▶ _What the exercise asks_:
Report every line from the material that contains the word "tail".
=== Begin Enclosure ===
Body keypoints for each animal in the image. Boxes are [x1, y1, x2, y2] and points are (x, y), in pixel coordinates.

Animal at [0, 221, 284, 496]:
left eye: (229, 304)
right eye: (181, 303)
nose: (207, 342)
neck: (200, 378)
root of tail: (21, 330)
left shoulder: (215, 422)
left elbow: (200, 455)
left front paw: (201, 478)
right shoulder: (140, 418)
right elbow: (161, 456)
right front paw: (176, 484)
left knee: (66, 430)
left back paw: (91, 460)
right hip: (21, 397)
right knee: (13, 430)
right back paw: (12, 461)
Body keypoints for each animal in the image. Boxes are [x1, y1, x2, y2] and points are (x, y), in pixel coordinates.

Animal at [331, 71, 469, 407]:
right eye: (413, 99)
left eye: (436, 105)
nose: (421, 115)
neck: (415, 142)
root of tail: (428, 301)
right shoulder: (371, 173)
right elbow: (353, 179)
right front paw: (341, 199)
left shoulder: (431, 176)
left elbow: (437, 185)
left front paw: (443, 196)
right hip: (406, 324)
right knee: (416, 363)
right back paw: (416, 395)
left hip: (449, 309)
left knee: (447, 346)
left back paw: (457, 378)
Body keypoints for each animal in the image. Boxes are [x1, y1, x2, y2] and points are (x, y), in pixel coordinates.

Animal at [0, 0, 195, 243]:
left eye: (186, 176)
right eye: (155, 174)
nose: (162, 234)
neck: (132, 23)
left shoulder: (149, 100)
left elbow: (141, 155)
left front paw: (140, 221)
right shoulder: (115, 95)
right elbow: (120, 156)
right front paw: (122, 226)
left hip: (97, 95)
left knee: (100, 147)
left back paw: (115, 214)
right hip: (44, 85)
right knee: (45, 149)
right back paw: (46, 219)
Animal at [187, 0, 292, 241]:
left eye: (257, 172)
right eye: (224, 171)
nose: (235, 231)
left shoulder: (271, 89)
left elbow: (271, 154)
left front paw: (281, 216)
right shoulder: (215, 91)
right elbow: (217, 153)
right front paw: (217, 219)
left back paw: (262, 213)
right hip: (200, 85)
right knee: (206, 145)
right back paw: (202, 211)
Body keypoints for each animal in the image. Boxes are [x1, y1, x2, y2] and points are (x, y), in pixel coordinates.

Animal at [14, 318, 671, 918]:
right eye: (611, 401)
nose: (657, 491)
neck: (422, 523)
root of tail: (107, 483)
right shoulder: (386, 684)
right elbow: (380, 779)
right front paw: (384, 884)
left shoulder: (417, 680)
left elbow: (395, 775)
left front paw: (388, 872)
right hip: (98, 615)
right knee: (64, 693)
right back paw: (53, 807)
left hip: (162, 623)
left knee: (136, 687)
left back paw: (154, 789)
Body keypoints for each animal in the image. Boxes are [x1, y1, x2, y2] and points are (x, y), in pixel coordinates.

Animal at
=== End Enclosure ===
=== Begin Enclosure ===
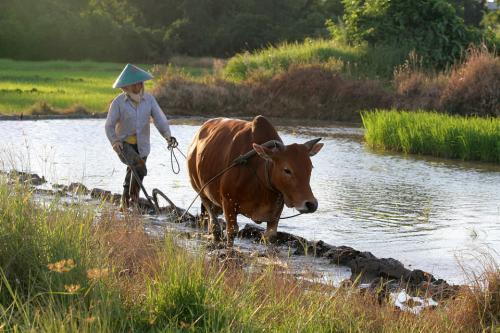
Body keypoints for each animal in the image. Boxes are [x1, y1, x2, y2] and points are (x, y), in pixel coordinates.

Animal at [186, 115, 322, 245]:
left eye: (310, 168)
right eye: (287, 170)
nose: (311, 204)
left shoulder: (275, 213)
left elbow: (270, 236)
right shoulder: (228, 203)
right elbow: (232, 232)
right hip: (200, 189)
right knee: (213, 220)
=== End Enclosure ===
▶ _Output of the exercise_:
root of tail: (21, 330)
root of tail: (428, 301)
root of tail: (107, 483)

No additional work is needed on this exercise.